- **What the task asks**
Output the listing word for word, minus pictures.

- **Collected material**
+++++

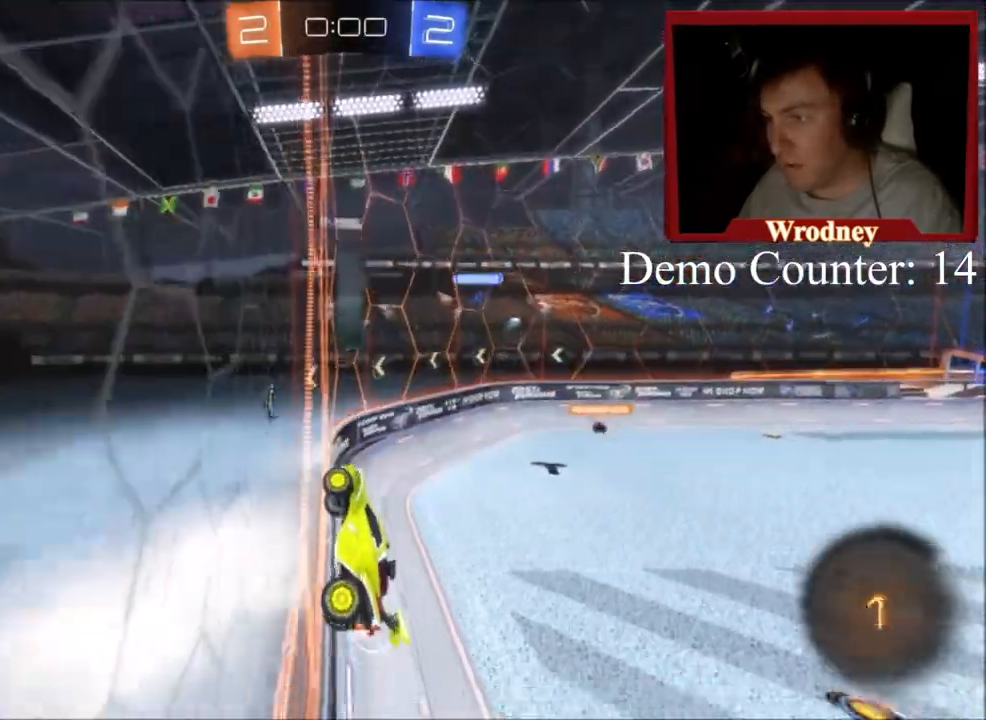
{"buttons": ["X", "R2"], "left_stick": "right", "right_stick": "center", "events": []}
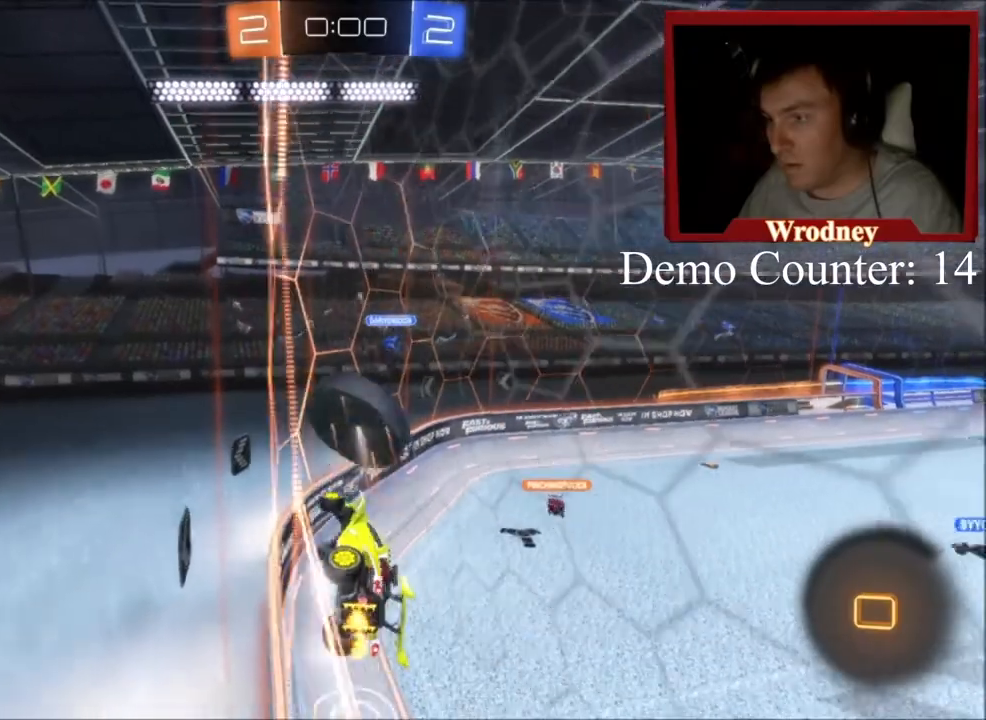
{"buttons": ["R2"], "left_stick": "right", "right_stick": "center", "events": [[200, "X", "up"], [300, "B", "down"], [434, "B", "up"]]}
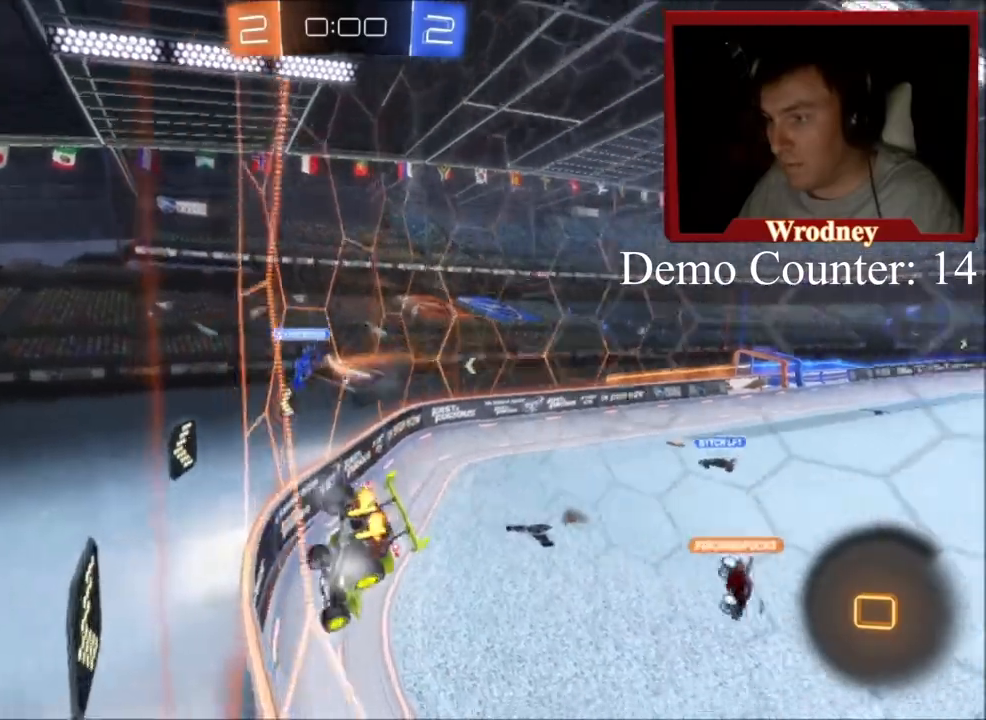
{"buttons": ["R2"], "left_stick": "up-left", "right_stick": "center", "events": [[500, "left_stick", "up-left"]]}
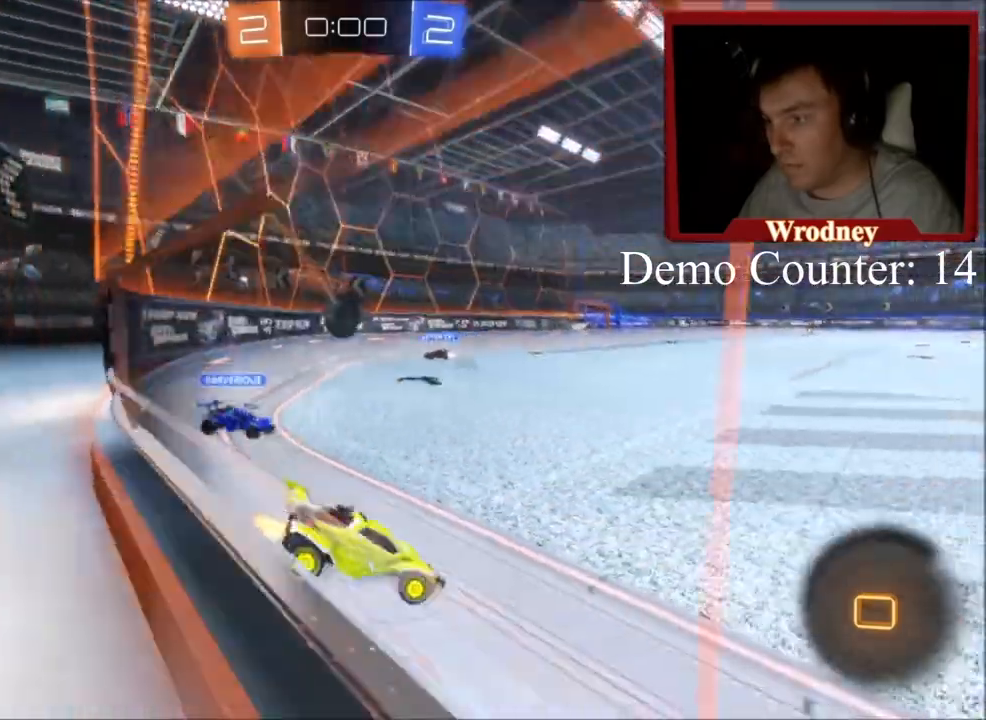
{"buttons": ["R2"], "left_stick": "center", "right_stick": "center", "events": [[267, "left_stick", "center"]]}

+++++

- **Task output**
{"buttons": ["X", "R2"], "left_stick": "right", "right_stick": "center", "events": []}
{"buttons": ["R2"], "left_stick": "right", "right_stick": "center", "events": [[200, "X", "up"], [300, "B", "down"], [434, "B", "up"]]}
{"buttons": ["R2"], "left_stick": "up-left", "right_stick": "center", "events": [[500, "left_stick", "up-left"]]}
{"buttons": ["R2"], "left_stick": "center", "right_stick": "center", "events": [[267, "left_stick", "center"]]}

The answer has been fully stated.